What you return should be the complete listing, unchanged, with no pictures in it.
------------------------------------
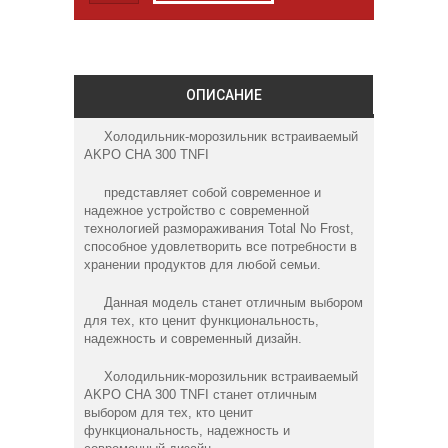
ОПИСАНИЕ
Холодильник-морозильник встраиваемый
AKPO CHA 300 TNFI
представляет собой современное и
надежное устройство с современной
технологией размораживания Total No Frost,
способное удовлетворить все потребности в
хранении продуктов для любой семьи.
Данная модель станет отличным выбором
для тех, кто ценит функциональность,
надежность и современный дизайн.
Холодильник-морозильник встраиваемый
AKPO CHA 300 TNFI станет отличным
выбором для тех, кто ценит
функциональность, надежность и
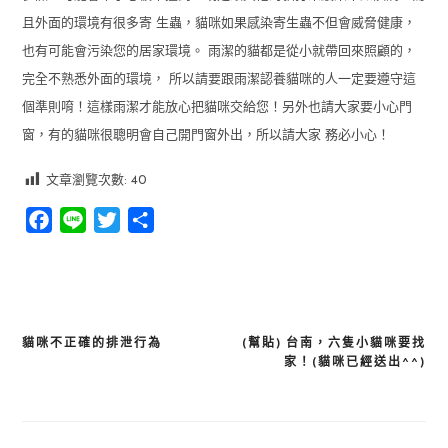
且外面的環境有很多寄 生蟲，貓咪如果感染寄生蟲不但會威脅健康，
也有可能會污染您的居家環境。 雨潔的貓都是從小就帶回來照顧的，
完全不熟悉外面的環境， 所以請要跟雨潔認養貓咪的人一定要遵守這
個準則唷！這樣雨潔才能放心把貓咪交給您！另外也請大家要小心門
窗，有的貓咪很聰明會自己開門窗外出，所以請大家 務必小心！
文章瀏覽次數:
40
Facebook
Line
Twitter
分
享
貓咪不正確的排泄行為
(幫貼) 台南，六隻小貓咪要找
文
家！(貓咪已經送出^^)
章
導
覽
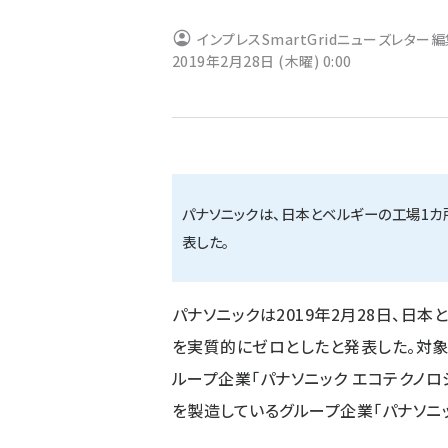
ず
インプレスSmartGridニューズレター
2019年2月28日 (木曜) 0:00
パナソニックは、日本とベルギーの工場1カ
表した。
パナソニックは2019年2月28日、日
を実質的にゼロとしたと発表した。対
ループ企業「パナソニック エコテクノ
を製造しているグループ企業「パナソニ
------------------------------------
| WRITTEN SOLUTION |
ОПИСАНИЕ
Холодильник-морозильник встраиваемый
AKPO CHA 300 TNFI
представляет собой современное и
надежное устройство с современной
технологией размораживания Total No Frost,
способное удовлетворить все потребности в
хранении продуктов для любой семьи.
Данная модель станет отличным выбором
для тех, кто ценит функциональность,
надежность и современный дизайн.
Холодильник-морозильник встраиваемый
AKPO CHA 300 TNFI станет отличным
выбором для тех, кто ценит
функциональность, надежность и
且外面的環境有很多寄 生蟲，貓咪如果感染寄生蟲不但會威脅健康，
也有可能會污染您的居家環境。 雨潔的貓都是從小就帶回來照顧的，
完全不熟悉外面的環境， 所以請要跟雨潔認養貓咪的人一定要遵守這
個準則唷！這樣雨潔才能放心把貓咪交給您！另外也請大家要小心門
窗，有的貓咪很聰明會自己開門窗外出，所以請大家 務必小心！
文章瀏覽次數:
40
Facebook
Line
Twitter
分
享
貓咪不正確的排泄行為
(幫貼) 台南，六隻小貓咪要找
文
家！(貓咪已經送出^^)
章
導
覽
ず
インプレスSmartGridニューズレター
2019年2月28日 (木曜) 0:00
パナソニックは、日本とベルギーの工場1カ
表した。
パナソニックは2019年2月28日、日
を実質的にゼロとしたと発表した。対
ループ企業「パナソニック エコテクノ
を製造しているグループ企業「パナソニ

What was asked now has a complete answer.